Dabei gehe es nicht nur um akademisches Wissen, sondern auch darum, Handlungskompetenz zu erwerben und die Selbstreflexion zu stärken. „Diese Ziele erreichen wir, indem wir Studierende im Uni-Seminar zu Co-Beratenden machen“. Gleichzeitig profitierten die Unternehmen von Unterstützung bei der Bilanz und „frischem Wind“, so Harrach.

„Die spannenden Diskussionsrunden in den Workshops und die Berichterstellung durch die Stu-denten waren eine enorme Hilfe“, bestätigt Projektleiterin Cornelia Struck aus Steinheim. Der Paderborner Caritas-Bereichsleiter Hans-Werner Hüwel pflichtet ihr bei: „Es hat Spaß gemacht zu erleben, wie sich die Studierenden in das Unternehmen eindenken und welche guten Impulse sie liefern konnten“.

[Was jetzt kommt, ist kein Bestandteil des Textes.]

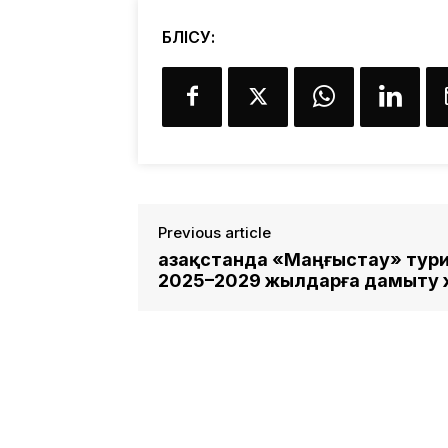
БӨЛІСУ:
Previous article
Қазақстанда «Маңғыстау» тури
2025–2029 жылдарға дамыту ж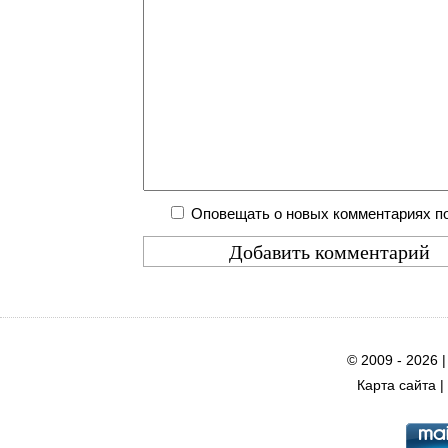
Оповещать о новых комментариях по
© 2009 - 2026 
Карта сайта
|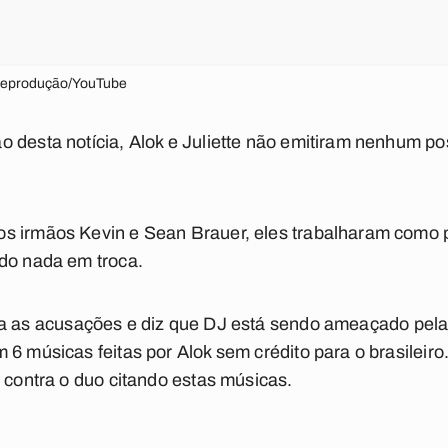
Reprodução/YouTube
o desta notícia, Alok e Juliette não emitiram nenhum p
s irmãos Kevin e Sean Brauer, eles trabalharam como p
ido nada em troca.
ga as acusações e diz que DJ está sendo ameaçado pel
 6 músicas feitas por Alok sem crédito para o brasileir
2 contra o duo citando estas músicas.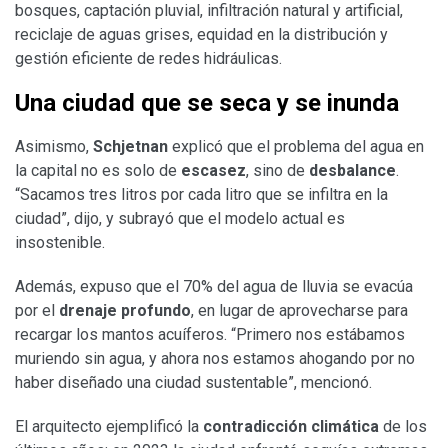
bosques, captación pluvial, infiltración natural y artificial,
reciclaje de aguas grises, equidad en la distribución y
gestión eficiente de redes hidráulicas.
Una ciudad que se seca y se inunda
Asimismo,
Schjetnan
explicó que el problema del agua en
la capital no es solo de
escasez
, sino de
desbalance
.
“Sacamos tres litros por cada litro que se infiltra en la
ciudad”, dijo, y subrayó que el modelo actual es
insostenible.
Además, expuso que el 70% del agua de lluvia se evacúa
por el
drenaje profundo
, en lugar de aprovecharse para
recargar los mantos acuíferos. “Primero nos estábamos
muriendo sin agua, y ahora nos estamos ahogando por no
haber diseñado una ciudad sustentable”, mencionó.
El arquitecto ejemplificó la
contradicción climática
de los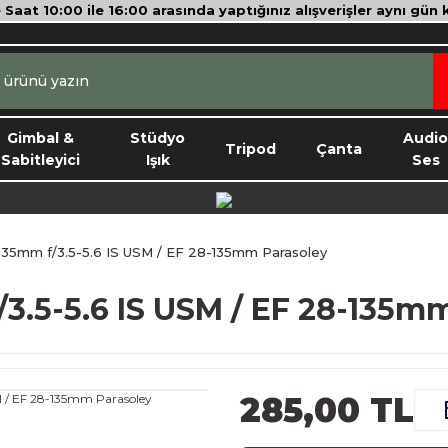
e Saat 10:00 ile 16:00 arasında yaptığınız alışverişler aynı gün
Gimbal &
Stüdyo
Audi
Tripod
Çanta
Sabitleyici
Işık
Ses
35mm f/3.5-5.6 IS USM / EF 28-135mm Parasoley
3.5-5.6 IS USM / EF 28-135m
285,00 TL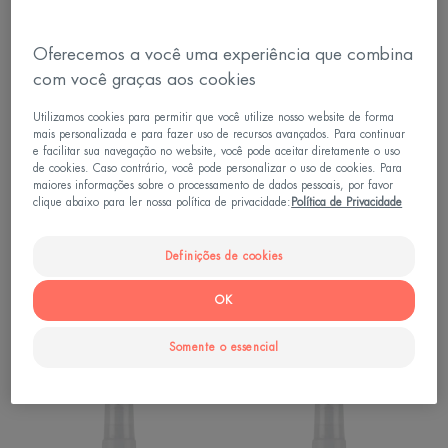
proteção solar"
Oferecemos a você uma experiência que combina
MAT
MAT
com você graças aos cookies
PERFECT
PERFECT
ANTI-
ANTI-
Utilizamos cookies para permitir que você utilize nosso website de forma
IDADE
IDADE
mais personalizada e para fazer uso de recursos avançados. Para continuar
e facilitar sua navegação no website, você pode aceitar diretamente o uso
FPS60
FPS60
de cookies. Caso contrário, você pode personalizar o uso de cookies. Para
TOM
SEM
maiores informações sobre o processamento de dados pessoais, por favor
MÉDIO
COR
clique abaixo para ler nossa política de privacidade:
Política de Privacidade
ESCURO
Definições de cookies
Proteção solar - Pele sensível
Proteção solar - Pele sensível
MAT PERFECT ANTI-IDADE
MAT PERFECT ANTI-IDADE
OK
FPS60 TOM MÉDIO
FPS60 SEM COR
ESCURO
Somente o essencial
MAT
MAT
PERFECT
PERFECT
ANTI-
ANTI-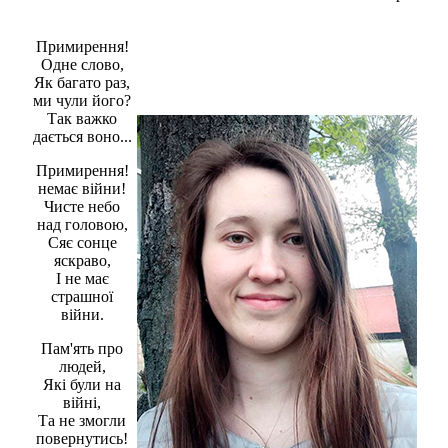
інформації
Публічна інформація
Примирення!
Заходи запобігання протиправним
Одне слово,
діям
Як багато раз,
Антикорупційні заходи
ми чули його?
Протидія тероризму та насиллю
Так важко
Як розпізнати глорифікацію
дається воно...
збройної агресії РФ проти Укра
та протистояти їй?
Примирення!
Правила безпеки під час війни
немає війни!
Соціальна реклама
Чисте небо
Правила поведінки у разі
над головою,
виявлення вибухонебезпечних
Сяє сонце
предметів
яскраво,
Протидія торгівлі людьми
І не має
Дії населення в умовах
страшної
надзвичайних ситуацій воєнно
війни.
характеру
Правила безпечної поведінки
Пам'ять про
учасників освітнього процесу в
людей,
умовах війни
Які були на
Що можна і не можна знімати,
війні,
показувати під час війни
Та не змогли
Контакти державних та
повернутись!
громадських організацій, які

Transparent zur Transformation

Alle vier Unternehmen sind gemeinsam als Peergroup durch den Prozess gegangen und stellen ihre Berichte nun in den nächsten Tagen online. Dies sei „eine weitere Besonderheit der Gemeinwohl-Bilanz“, erklärt Berater Christian Einsiedel: „Sie beugt dem sogenannten „Greenwashing“ vor, weil nicht nur über das Positive, sondern auch über kritische Themen und Verbesserungspotenziale transparent berichtet werden muss.“

Entsprechend einig sind sich alle Unternehmen, dass die Bilanz nur ein erster Schritt sei und jetzt Verbesserungsprojekte folgen sollen. GAB-Geschäftsführer Marcus Stichmann bringt den Willen zur Transformation auf den Punkt: „Auf die Rezertifizierung in zwei Jahren freuen wir uns schon jetzt.“

Infoabend: Zwei frei Plätze im Wintersemester

Das Engagement der Universität Paderborn wird nun fortgesetzt: Zum kommenden Wintersemester haben erneut vier Firmen die Gelegenheit, sich bei ihrer ersten Gemeinwohl-Bilanz begleiten zu lassen. Zwei freie Plätze für interessierte Unternehmen sind aktuell noch zu vergeben, so Berater Harrach.

Am Donnerstag, den 22.9.2022 ab 17 Uhr veranstaltet die Stiftung dazu gemeinsam mit den Kreiswirtschaftsförderungen Höxter und Lippe einen kostenfreien Info-Abend zum Thema.